Saudara, kerabat dan tetangga dari beberapa penyandang disabilitas yang saya temui rata–rata bersikap tidak peduli–mereka menonton dengan tatapan aneh. Ibunda Desi—tak bersedia untuk disebut namanya—yang saya temui di Jatiwaringin Bekasi masih beranggapan bahwa disabilitas ganda yang disandang anaknya adalah hukuman Tuhan. Dia menyebut kata "karma" berkali-kali.

Maulani A. Rotinsulu dari Himpunan Wanita Disabilitas Indonesia yang duduk di dekat saya tak henti meminta orang tua Desi untuk lebih sering mengajak putrinya keluar rumah. “Ayo Ibu, Desi perlu juga keluar rumah, ini membantu proses penyembuhannya,” pinta Maulani dengan wajah geregetan. 

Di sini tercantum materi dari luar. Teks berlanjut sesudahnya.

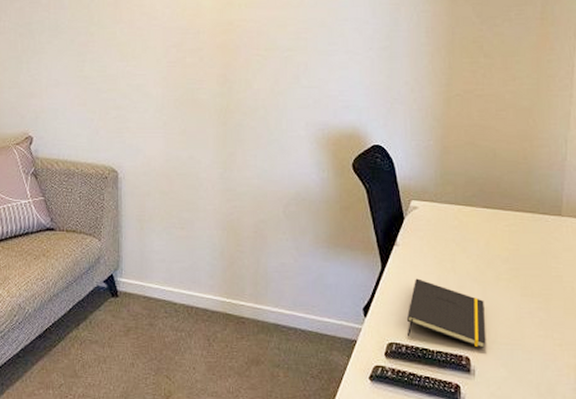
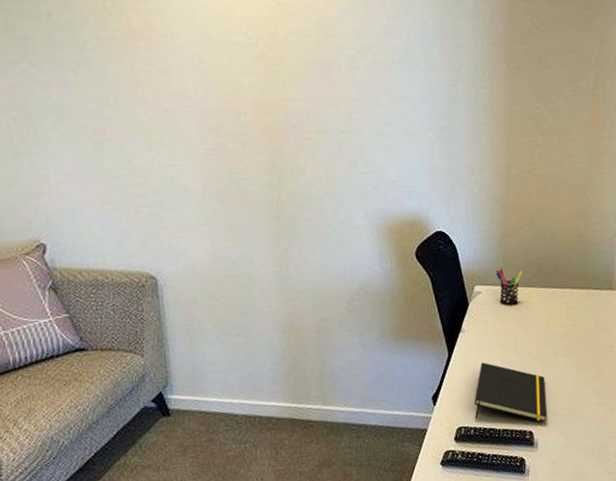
pen holder: none [433,185,462,224] -> present [496,268,523,306]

“Desi seperti melihat surga, di atas motor dia teriak-teriak kegirangan,” ungkap ibundanya dengan antusias. Anak itu hampir tidak pernah keluar rumah. Waktunya habis di ruang tamu berlantai semen halus yang lembap, di sudut gang kecil belakang kantor Kelurahan Jatiwa­ringin.

Di beberapa tempat banyak ditemukan kasus penyandang disabilitas yang diperlakukan tidak manusiawi misalnya dengan pemasungan dan tidak diperbolehkan keluar rumah. Berkat dorongan dari tenaga sosial dan dana bantuan pengobatan dari Kementerian Sosial, Desi bisa pelesiran ke tempat terapi.

Maulani sering menjumpai orang tua yang salah memahami sehingga memberikan penanganan yang salah. “Kita tidak tahu hal yang pernah dilakukannya selama kehamilan, misalnya konsumsi obat yang salah,” ucap aktivis yang menggunakan tangan kanan palsu itu. Tidak sedikit pula yang tidak melakukan usaha sama sekali untuk anaknya dengan berbagai alasan. Sikap malu dan alasan ekonomi hampir selalu muncul untuk kasus-kasus ini.